Sakil buldum; "Üç kuruşluk" bir davaya Türklüğün örf, adet ve terbiyesiyle cevap vermedeki bu hafifliği nereye koyacağımı bilemedim. Zamanında koluna geçirdiği üç hilalli kaptanlık pazubandı gibi sırıttı durdu.
Acımasız geldi! Anadolu terbiyesinde, yol yordamında Türklerden öncesini yok sayan, ihmal eden bu ezberin cehaletle bir ilgisi vardır şüphesiz, ama çok acımasız bir ezber bu! Ne demek istediğimi Karac'oğlan anlatmış işte, ben ne ekleyeyim: "Karac'oğlan der ki, bakın geline / Ömrümün yarısı gitti talana / Sual edin bizden evvel gelene / Kim varmış biz burada yoğ iken"

Neyse!

Başladığım yere döneyim.

Bu tür davalarda hâkim, hükmedeceği tazminat için her iki tarafın mali durumunun araştırmasını yapar. Birinden alıp öbürüne verilmesine karar vereceği para, birini yoksullaştırmasın, öbürünü de zenginleştirmesin gibi bir ölçüt kullanır. 1071 TL, böyle bir araştırmaya gerek duymadan çok kolayca her ikisi için de komik bir miktardır. Üç kuruşu sayabilecek olan da, zamanı varsa sabaha kadar saysın.
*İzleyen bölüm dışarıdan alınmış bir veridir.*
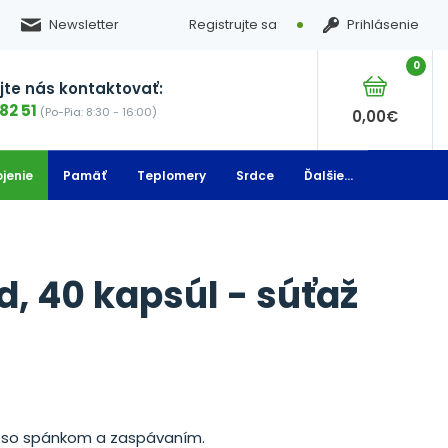
Newsletter
Registrujte sa
Prihlásenie
0
te nás kontaktovať:
82 51
(Po-Pia: 8:30 - 16:00)
0,00
€
jenie
Pamäť
Teplomery
Srdce
Ďalšie...
, 40 kapsúl - súťaž
ch so spánkom a zaspávaním.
Demek ki ikisi de eski topçu Terim ve Reçber, giriştikleri bu Ego Savaşı'nda yargıyı malzeme yapmaya karar vermişler.

Diyeceksiniz ki "Akif Kurtuluş, yargıyı imtihan etmek bu davaya mı kaldı?"

İyi de top önüme yuvarlanmış bir kere, vurmayayım mı?


*Bu yazı, Bağımsız Gazetecilik Platformu P24'te yayınlanmıştır.